Ching Shih disebut selaku ‘Teror Tiongkok Selatan’, dan dia akan dengan kejam menghukum mereka yang melawannya dengan memaku kaki mereka ke dek kapalnya dan memukuli mereka.
Beberapa mengklaim bahwa Ching Shih adalah penyelundup opium, sementara lainnya mengklaim bahwa beliau terjebak khususnya pada penjarahan, perampokan, dan pajak desa yang digerebek oleh bajak lautnya.
Kapal angkatan laut China, Portugis, dan Inggris seluruhnya hilang dari armada Ching Shih. Karena ternyata ia tidak mampu dikalahkan, pihak China memberikan amnesti terhadap semua bajak maritim, dengan impian bisa menetralisir kekuasaan bajak laut perempuan tersebut atas lautan.
Negosiasi antara Chang Pao dan pejabat Zhang Bai Ling menemui jalan buntu. Pemerintah Cina ingin para perompak berlutut di depan mereka, dan ada ketidaksepakatan perihal apa yang hendak terjadi dengan hasil jarahan.
Ching Shih mengambil langkah-langkah sendiri, dan berjalan ke kantor Zhang Bai Ling tanpa senjata, ditemani oleh 17 perempuan dan belum dewasa yang buta abjad.

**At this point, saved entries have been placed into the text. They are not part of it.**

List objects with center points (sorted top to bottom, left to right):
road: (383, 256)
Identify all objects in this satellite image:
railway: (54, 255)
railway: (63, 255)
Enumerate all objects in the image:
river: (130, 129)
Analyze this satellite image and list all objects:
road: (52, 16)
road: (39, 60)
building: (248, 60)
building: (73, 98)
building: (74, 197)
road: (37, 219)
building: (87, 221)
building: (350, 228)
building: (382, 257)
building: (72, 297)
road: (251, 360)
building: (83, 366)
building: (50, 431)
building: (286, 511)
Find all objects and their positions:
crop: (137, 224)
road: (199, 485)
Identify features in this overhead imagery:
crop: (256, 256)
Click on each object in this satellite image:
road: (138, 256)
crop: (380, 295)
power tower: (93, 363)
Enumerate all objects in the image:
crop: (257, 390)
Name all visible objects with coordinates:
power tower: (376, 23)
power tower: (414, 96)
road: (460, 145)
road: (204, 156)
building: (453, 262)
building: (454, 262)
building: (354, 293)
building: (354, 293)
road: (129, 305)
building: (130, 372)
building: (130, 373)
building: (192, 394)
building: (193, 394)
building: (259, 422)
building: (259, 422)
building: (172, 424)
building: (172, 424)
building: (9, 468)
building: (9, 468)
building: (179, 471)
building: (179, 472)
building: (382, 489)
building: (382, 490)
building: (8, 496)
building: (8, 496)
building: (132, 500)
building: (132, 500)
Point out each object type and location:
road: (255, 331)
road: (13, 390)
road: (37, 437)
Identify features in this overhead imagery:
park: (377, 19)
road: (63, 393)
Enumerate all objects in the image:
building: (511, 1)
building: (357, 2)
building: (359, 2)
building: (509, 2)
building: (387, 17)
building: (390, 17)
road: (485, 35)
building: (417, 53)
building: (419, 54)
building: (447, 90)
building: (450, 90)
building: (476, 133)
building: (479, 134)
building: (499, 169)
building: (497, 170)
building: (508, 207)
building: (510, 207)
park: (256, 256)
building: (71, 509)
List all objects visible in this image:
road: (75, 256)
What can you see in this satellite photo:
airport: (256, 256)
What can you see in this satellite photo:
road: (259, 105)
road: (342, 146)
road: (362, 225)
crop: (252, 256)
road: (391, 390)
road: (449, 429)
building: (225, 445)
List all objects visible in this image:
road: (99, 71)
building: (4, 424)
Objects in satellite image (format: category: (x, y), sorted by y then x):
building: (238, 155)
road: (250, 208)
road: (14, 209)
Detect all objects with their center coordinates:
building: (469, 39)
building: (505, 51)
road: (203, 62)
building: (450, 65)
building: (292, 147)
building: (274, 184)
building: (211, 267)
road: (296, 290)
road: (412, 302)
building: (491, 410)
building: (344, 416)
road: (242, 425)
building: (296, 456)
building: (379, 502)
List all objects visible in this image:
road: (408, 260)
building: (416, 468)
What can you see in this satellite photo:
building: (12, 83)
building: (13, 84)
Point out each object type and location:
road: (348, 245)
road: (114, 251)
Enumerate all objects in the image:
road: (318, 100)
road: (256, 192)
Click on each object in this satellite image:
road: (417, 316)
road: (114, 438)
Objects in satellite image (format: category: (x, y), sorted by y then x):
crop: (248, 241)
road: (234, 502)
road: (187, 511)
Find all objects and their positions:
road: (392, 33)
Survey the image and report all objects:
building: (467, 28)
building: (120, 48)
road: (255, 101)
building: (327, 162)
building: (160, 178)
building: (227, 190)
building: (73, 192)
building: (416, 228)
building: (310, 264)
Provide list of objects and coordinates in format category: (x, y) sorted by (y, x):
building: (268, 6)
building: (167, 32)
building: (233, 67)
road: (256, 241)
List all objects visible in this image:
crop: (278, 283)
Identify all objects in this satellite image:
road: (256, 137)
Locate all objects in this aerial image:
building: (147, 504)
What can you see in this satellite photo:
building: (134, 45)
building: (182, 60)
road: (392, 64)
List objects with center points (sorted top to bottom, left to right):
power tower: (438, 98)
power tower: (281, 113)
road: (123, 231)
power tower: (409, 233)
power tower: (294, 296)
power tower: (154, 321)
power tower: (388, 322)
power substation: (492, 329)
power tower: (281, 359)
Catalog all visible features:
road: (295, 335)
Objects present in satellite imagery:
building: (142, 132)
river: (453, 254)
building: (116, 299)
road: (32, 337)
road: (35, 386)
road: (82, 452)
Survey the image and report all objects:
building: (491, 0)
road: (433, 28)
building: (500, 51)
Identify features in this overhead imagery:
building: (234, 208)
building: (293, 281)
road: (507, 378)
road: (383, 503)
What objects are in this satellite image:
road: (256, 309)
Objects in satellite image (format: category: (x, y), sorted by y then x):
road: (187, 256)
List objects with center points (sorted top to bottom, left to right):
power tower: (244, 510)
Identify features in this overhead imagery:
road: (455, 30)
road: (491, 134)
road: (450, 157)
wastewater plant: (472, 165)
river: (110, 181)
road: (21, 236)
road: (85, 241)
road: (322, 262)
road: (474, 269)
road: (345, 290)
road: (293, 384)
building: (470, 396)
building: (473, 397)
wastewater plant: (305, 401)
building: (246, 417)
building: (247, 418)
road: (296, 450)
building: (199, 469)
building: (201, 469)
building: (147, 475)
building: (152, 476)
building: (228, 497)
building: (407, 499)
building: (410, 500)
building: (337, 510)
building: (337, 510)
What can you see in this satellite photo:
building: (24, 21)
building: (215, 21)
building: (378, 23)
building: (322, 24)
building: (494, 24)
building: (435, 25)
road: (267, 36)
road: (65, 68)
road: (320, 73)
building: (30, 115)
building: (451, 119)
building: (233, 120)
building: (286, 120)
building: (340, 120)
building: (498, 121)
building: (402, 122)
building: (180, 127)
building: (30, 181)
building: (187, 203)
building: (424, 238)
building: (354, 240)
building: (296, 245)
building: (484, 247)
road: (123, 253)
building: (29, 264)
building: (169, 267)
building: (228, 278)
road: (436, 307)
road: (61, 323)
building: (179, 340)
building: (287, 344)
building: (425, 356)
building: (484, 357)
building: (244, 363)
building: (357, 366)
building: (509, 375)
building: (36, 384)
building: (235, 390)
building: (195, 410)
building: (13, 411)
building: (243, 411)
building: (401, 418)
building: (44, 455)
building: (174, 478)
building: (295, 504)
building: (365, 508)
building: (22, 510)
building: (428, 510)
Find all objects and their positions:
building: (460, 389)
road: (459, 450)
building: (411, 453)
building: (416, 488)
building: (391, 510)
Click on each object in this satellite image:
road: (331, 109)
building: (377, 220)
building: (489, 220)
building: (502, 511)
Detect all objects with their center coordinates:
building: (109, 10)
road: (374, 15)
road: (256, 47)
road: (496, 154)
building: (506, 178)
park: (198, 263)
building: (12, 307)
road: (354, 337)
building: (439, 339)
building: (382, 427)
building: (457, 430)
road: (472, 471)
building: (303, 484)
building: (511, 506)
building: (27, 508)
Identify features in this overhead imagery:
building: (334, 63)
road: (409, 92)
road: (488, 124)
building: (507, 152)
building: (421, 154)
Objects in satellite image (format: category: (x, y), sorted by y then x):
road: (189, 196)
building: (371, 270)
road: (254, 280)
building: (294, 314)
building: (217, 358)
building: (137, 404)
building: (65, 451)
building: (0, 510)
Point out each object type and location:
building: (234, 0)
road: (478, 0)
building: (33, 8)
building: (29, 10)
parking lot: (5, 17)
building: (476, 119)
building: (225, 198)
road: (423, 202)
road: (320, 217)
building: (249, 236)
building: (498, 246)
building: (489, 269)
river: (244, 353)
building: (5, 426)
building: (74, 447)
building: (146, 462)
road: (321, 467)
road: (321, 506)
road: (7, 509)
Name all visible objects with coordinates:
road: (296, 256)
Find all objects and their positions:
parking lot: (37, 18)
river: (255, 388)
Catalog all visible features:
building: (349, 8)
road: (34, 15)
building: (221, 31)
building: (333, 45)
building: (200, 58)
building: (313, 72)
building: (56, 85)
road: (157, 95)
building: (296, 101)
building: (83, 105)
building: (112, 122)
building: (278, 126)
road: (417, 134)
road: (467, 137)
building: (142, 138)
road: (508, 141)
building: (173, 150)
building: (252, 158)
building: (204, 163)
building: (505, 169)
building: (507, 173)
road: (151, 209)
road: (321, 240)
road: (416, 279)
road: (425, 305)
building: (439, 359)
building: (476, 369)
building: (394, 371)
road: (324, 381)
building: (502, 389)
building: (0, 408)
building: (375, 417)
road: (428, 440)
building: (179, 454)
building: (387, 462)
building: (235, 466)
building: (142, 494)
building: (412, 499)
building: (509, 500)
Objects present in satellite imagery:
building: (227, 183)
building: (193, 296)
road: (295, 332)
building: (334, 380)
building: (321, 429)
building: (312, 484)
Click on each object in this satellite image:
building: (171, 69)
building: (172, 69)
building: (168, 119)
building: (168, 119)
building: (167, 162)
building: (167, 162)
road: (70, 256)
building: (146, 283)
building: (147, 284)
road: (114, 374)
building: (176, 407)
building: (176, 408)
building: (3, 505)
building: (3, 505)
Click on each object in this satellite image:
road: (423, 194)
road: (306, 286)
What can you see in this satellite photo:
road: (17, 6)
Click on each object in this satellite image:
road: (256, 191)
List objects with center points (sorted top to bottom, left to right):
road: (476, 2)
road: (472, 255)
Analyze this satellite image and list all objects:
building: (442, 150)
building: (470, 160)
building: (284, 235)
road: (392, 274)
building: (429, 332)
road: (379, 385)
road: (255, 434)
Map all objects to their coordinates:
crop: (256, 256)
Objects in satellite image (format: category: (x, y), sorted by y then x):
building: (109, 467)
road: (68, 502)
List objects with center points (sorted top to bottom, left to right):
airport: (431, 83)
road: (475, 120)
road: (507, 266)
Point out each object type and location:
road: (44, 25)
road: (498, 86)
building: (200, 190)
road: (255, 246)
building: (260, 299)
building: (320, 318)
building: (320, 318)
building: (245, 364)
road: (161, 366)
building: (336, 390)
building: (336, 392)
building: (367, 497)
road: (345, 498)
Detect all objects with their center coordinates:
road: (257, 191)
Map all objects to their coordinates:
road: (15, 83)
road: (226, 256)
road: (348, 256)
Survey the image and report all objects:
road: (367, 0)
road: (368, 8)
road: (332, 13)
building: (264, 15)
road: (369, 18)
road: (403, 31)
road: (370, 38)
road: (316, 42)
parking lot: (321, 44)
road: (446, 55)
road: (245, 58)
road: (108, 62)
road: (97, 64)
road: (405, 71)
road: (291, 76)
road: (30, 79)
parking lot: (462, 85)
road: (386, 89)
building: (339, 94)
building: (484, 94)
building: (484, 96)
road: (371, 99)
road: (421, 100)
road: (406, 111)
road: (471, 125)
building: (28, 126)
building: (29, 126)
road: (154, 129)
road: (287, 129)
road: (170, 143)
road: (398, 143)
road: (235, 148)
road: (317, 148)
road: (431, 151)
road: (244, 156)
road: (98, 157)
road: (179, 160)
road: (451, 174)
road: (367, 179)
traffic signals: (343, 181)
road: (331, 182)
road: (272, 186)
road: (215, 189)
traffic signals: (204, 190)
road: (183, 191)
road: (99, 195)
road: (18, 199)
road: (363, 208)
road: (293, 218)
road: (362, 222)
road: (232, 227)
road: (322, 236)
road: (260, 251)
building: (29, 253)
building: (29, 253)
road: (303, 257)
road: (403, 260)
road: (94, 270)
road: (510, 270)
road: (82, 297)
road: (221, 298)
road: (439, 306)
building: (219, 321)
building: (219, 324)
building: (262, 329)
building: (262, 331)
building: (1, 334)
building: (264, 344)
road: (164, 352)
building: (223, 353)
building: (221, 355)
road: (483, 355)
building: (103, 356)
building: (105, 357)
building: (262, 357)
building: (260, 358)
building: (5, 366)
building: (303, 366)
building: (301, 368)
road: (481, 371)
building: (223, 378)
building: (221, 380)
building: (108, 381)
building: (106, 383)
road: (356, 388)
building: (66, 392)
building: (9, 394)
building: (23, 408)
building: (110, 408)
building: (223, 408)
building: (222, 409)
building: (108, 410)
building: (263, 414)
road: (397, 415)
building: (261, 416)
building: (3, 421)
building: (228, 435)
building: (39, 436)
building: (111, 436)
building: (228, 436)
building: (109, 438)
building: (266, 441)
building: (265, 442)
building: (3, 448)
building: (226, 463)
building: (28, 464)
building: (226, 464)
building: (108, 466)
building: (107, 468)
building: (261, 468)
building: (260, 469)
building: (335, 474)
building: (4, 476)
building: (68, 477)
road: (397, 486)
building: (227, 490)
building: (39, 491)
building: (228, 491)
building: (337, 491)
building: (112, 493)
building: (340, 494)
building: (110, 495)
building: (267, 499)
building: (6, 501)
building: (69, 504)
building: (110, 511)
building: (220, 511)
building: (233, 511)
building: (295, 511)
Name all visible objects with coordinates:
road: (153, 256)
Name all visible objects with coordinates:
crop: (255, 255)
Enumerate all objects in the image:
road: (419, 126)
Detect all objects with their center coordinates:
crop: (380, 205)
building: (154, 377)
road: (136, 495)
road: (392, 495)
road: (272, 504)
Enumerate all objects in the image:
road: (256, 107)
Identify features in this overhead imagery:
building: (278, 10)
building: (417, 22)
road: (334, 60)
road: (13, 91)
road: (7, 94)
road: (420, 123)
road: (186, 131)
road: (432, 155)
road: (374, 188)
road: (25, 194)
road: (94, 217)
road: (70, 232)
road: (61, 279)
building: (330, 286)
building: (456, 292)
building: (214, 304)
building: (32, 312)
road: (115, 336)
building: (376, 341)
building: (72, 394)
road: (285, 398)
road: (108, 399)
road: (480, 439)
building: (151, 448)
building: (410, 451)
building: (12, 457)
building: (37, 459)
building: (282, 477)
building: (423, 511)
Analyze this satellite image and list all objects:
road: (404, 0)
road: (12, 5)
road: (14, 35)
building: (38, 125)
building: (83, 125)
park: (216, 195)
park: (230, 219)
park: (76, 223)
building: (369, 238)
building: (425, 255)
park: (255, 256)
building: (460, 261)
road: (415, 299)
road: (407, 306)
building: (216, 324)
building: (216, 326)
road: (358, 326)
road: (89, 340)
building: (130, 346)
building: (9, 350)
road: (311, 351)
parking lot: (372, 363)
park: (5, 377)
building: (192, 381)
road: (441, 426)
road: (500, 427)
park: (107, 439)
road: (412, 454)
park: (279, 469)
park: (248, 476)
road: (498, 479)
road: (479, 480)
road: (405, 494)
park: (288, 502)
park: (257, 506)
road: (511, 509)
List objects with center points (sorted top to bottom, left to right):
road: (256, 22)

Ching Shih dan Zhang Bai Ling menyelesaikan perundingan. Ching Shih diizinkan untuk menyimpan semua jarahannya. Zhang Bai Ling juga setuju untuk melihat pernikahan Ching Shih dan Chang Pao, di mana keduanya harus berlutut di depan Zhang Bai Ling sebagai ucapan terima kasih.
Pada titik ini, Ching Shih mengakhiri karirnya sebagai bajak bahari dan mempunyai seorang putra dari Chang Pao. Ketika Chang Pao meninggal, Ching Shih kembali ke Kanton dan membuka rumah judi sendiri. Dia tetap di Kanton hingga ia meninggal pada tahun 1844.